Bug #196
closedremote syslog does not work after reboot
0%
Description
If you enable remote syslogging it works fine until you reboot pfsense, at which point no messages are ever sent to the remote server. If one does anything to restart syslog (for example, by clicking the 'save' button in the settings page for syslog), it then starts working. What I believe is happening is this: syslog is started before the LAN interface is brought up, so when it tries to create and bind the UDP socket, it gets "Network unreachable" and gives up. This is easily reproduceable.
Updated by Chris Buechler almost 15 years ago
- Status changed from New to Feedback
This isn't universally true, I have multiple boxes that use remote syslog on 1.2.3 and work fine after rebooting. A couple to a LAN host, several to a host across IPsec, and they all work fine without touching the box after booting. The can't bind theory isn't legit, there is no binding to a remote UDP service, it's stateless and the firewall has no clue whether or not it can actually reach that syslog server, it just keeps pushing bits. Especially true in the case of IPsec, you have to start logging well before you start IPsec.
There may be an edge case in combination with something else, but I can't replicate any problems. We'll need more specific details on how to replicate.

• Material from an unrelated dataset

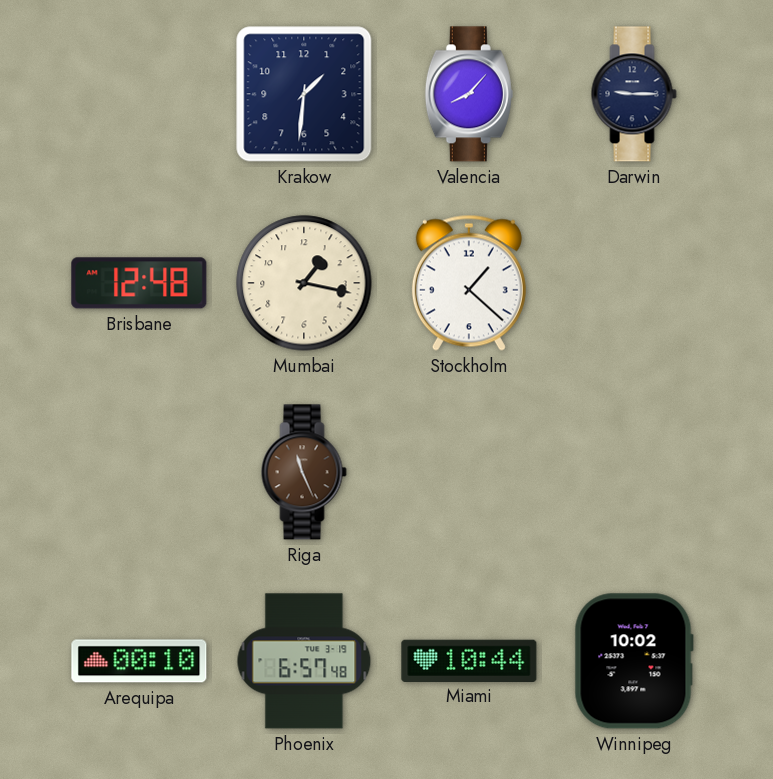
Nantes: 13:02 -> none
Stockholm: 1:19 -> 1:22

Updated by Dan Swartzendruber almost 15 years ago
That is odd then. As far as binding, yes and no. I reread the log message, and the complaint is about sendto(), not bind. Notwithstanding that, it still does do bind(), since that is how it causes the source port to be 514. As far as how to repro, I confirmed this on a virtualbox VM. I installed a recent 1.2.3RC3, set it to log to a host on my LAN, and saw the messages. Rebooted, and saw no messages. Looked at /var/log/system.log and see the network unreachable error.
Updated by Chris Buechler almost 15 years ago
Sounds like syslog fails binding to the local address, as if something else were already bound to 514. What's the exact message? Any packages or anything else non-default installed?

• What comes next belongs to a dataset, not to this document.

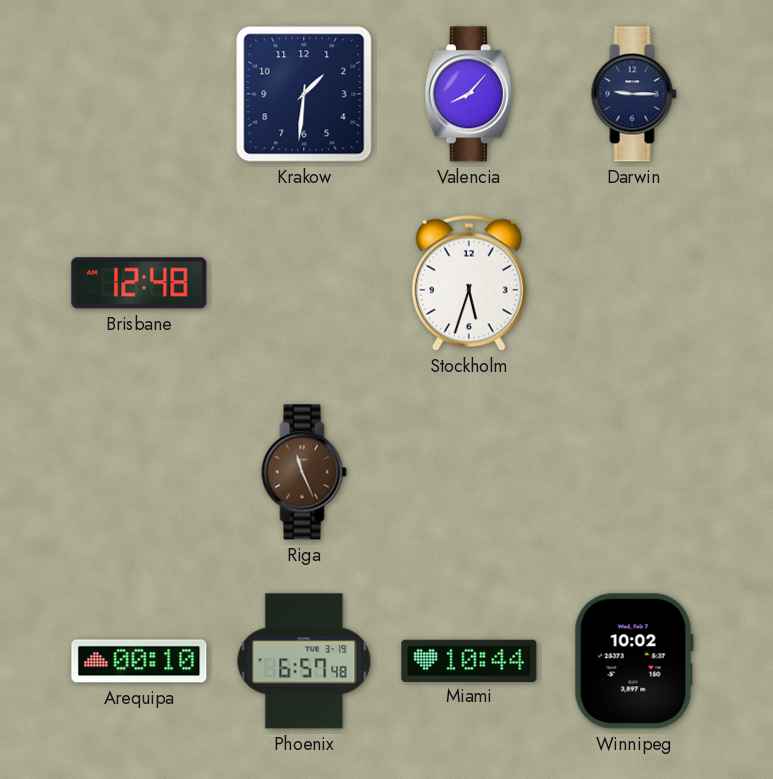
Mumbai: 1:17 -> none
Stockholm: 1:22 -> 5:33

Updated by Dan Swartzendruber almost 15 years ago
yes, i have a number of packages loaded (squid, havp, etc...) i have been looking at the source on cvsweb and i think i see the bug (not sure why it doesn't always happen). Here is the code after we get an error from sendto:
dprintf("lsent/l: %d/%d\n", lsent, l);
if (lsent != l) {
int e = errno;
logerror("sendto");
errno = e;
switch (errno) {
case ENOBUFS:
case ENETDOWN:
case EHOSTUNREACH:
case EHOSTDOWN:
break;
/* case EBADF: /
/ case EACCES: /
/ case ENOTSOCK: /
/ case EFAULT: /
/ case EMSGSIZE: /
/ case EAGAIN: /
/ case ENOBUFS: /
/ case ECONNREFUSED: */
default:
dprintf("removing entry\n");
f->f_type = F_UNUSED;
break;
}
note that ENETDOWN, EHOSTUNREACH and EHOSTDOWN are all non-fatal, whereas the default case is fatal and removes this destination from the list - unfortunately, ENETUNREACHABLE is not listed, and therefore falls into the default case. Unfortunately, if this is wrong, it is in freebsd code, and not anything we can really fix, no? I guess I could work around this, if there was some file like /etc/rc.local in linux, to put customizations?

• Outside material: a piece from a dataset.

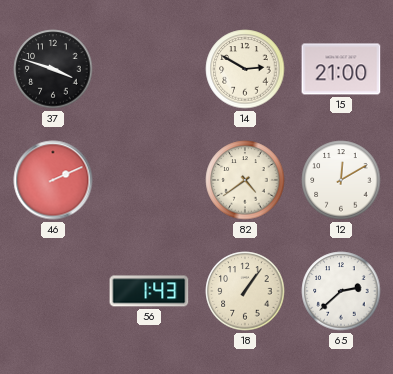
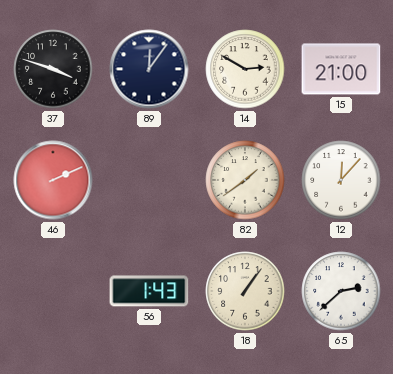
89: none -> 12:06
82: 4:39 -> 1:39
12: 12:10 -> 12:07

Updated by Dan Swartzendruber almost 15 years ago
Hmmm, on the other hand, don't think it package related - my virtualbox repro, is a barebones "quick install" with nothing else done before i repro this.
Updated by Chris Buechler almost 15 years ago
- Status changed from Feedback to New
- Target version set to 1.2.3
Confirmed issue, after upgrading to a snapshot from today. This is something that's changed in the past month, except virtually nothing has changed in RELENG_1_2 in that time. Looking into it.
Updated by Dan Swartzendruber almost 15 years ago
Definitely something odd here. I booted the VM, and once it was up, from the console, i shutdown the WAN enet (since for the VM, that is how it gets to the syslog server on my LAN), this gets rid of the default gateway, so it cannot now reach 10.0.0.1 (my syslog server). i then did 'ping 10.0.0.1' and saw "Network is down", which is ENETDOWN, which is what syslog treats as transient. It did NOT get the ENETUNREACH.
Updated by Jim Pingle almost 15 years ago
I can reproduce this in a VM and on a real test box. Adding to the weirdness, from my VM I actually do get log messages through just after the network error (re: tcpdump starting on pflog0) but nothing before or after that point. I get nothing from my test box. Both the VM and test box were updated this morning.
It does start to log again if I send a HUP to syslogd.
I see that Scott adjusted some patches to see if one may have been the cause, hopefully the next snapshot will give us some hints.
Updated by Jim Pingle almost 15 years ago
This still happens even with a snapshot from Dec 1st, so it doesn't appear the patch changes made a difference.
Updated by Scott Ullrich almost 15 years ago
- Status changed from New to Feedback
Updated by Chris Buechler almost 15 years ago
- Status changed from Feedback to Resolved
Fixed in 1.2.3, verified it also works in 2.0.